Within the configuration of compounds being analyzed, the presence of phenolic ring renders these compounds oxidizable under electrochemical oxidation as well as other kinds of conditions. Hence, electroanalysis methods can be used to determine the sterically hindered phenols.

Compared to other analytical tools, electroanalysis offers several major benefits like rapid response, high selectivity and sensitivity, cost-efficiency, simplicity, and the capacity for miniaturization.

Both BHA and TBHQ share a similar configuration and hence they are often oxidized at close potentials, making it unfeasible to determine them simultaneously. For this purpose, an innovative amperometric sensor has been developed in this study.

The sensor is based on a glassy carbon electrode enclosed with electropolymerized carminic acid as the sensitive layer and multi-walled carbon nanotubes. For the first time, the natural dye—carminic acid—was used as a monomer. Poly(carminic acid) was acquired through electrochemical potential cycling.

The conditions of electro-polymerization (the concentration of the monomer, parameters of the electrolysis, the number of cycles, and the supporting electrolyte pH) were closely monitored. These conditions significantly impact the polymeric coverage properties and, thus, the voltammetric response of the compounds of interest.

BHA and TBHQ are both oxidized on the surface of the sensor at comparatively low anodic potentials, which minimizes the interference effect from other types of electroactive compounds.

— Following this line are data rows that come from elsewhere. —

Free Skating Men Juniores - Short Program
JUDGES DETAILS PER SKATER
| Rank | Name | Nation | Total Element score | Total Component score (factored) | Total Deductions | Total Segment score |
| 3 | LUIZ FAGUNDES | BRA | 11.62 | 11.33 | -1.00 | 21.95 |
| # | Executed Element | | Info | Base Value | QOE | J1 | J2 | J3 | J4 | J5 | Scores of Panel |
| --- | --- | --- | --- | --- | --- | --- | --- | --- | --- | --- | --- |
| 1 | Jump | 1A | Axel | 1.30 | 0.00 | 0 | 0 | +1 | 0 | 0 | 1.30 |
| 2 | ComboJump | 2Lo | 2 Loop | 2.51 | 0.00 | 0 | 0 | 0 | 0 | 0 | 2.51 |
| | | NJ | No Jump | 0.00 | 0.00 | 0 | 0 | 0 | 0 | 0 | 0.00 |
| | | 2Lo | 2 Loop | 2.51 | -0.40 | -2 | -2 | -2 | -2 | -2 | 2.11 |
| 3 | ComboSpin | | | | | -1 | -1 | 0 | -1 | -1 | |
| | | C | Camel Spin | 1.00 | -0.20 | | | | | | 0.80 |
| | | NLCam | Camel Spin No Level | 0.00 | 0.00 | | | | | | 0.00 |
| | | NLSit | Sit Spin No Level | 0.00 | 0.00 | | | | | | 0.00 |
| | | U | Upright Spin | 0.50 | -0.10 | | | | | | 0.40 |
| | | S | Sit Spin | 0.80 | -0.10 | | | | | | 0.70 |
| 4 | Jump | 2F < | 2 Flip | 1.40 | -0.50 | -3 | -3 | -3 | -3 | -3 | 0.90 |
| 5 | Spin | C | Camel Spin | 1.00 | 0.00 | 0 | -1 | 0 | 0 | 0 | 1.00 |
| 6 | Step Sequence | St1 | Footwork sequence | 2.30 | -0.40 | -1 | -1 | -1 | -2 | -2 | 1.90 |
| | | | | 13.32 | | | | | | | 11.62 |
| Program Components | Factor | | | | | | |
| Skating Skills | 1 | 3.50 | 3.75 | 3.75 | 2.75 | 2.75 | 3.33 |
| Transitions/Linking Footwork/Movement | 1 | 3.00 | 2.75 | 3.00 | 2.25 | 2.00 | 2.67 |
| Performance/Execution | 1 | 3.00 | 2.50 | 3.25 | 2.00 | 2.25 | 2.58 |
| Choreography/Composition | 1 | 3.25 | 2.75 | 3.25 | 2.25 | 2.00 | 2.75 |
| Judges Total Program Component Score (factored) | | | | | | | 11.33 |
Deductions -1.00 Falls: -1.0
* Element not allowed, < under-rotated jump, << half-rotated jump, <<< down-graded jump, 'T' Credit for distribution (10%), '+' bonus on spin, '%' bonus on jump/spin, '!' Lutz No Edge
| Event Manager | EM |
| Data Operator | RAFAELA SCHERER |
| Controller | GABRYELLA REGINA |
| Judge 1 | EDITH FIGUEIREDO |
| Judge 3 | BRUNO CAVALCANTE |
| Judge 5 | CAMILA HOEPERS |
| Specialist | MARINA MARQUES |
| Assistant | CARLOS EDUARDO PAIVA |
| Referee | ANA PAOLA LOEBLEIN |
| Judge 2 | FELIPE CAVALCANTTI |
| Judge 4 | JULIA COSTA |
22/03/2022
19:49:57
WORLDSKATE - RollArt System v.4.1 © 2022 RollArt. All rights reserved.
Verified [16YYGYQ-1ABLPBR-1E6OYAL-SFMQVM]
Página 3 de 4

The integration of electrode surface modifiers (that is, polymeric layer and carbon nanotubes) improves the voltammetric reaction of both BHA and TBHQ and offers excellent resolution of their oxidation peaks in concurrent presence, as far as phenol oxidation continues independently. This is in complete contrast to the powerful overlapping of the oxidation peaks that occur at the unmodified glassy carbon electrode.

In the presence of α-tocopherol, ascorbic acid, and inorganic ions, the amperometric sensor is selective to BHA and TBHQ. The properties of the sensor are considerably enhanced or similar to those reported previously for another modified electrodes.

When compared to other kinds of amperometric sensors, the new sensor offers benefits like greater selectivity of BHA and TBHQ quantification and also rapidity and simplicity of its preparation.

The novel sensor has been effectively tested on linseed oil. Both BHA and TBHQ have been obtained using ultrasonic-assisted extraction with ethanol. Furthermore, the recovery values demonstrated the lack of the matrix effects, the excellent precision of the BHA and TBHQ determination, and the applicability of the sensor to actual samples. Therefore, sensors based on poly(carminic acid) can be used for maintaining the safety and quality standards of the edible oils.

The analysis demonstrated that electrodes altered with electropolymerized dyes can be used for identifying antioxidants and other structurally analogous compounds. Additional findings can be given to the enlargement of the dyes that form non-conductive polymers along with conductive nanomaterials as electrode surface modifiers.

Conversely, the analysis of other kinds of structurally analogous antioxidants employed in the food sector, or being a part of the day-to-day human diet, also holds a practical interest.

This electroanalysis challenge can be overcome by applying the above-mentioned techniques. On the whole, investigations like these will expand the application area of electrochemical techniques in the regular practice of sample screening as an excellent option to other analytical approaches, such as chromatography.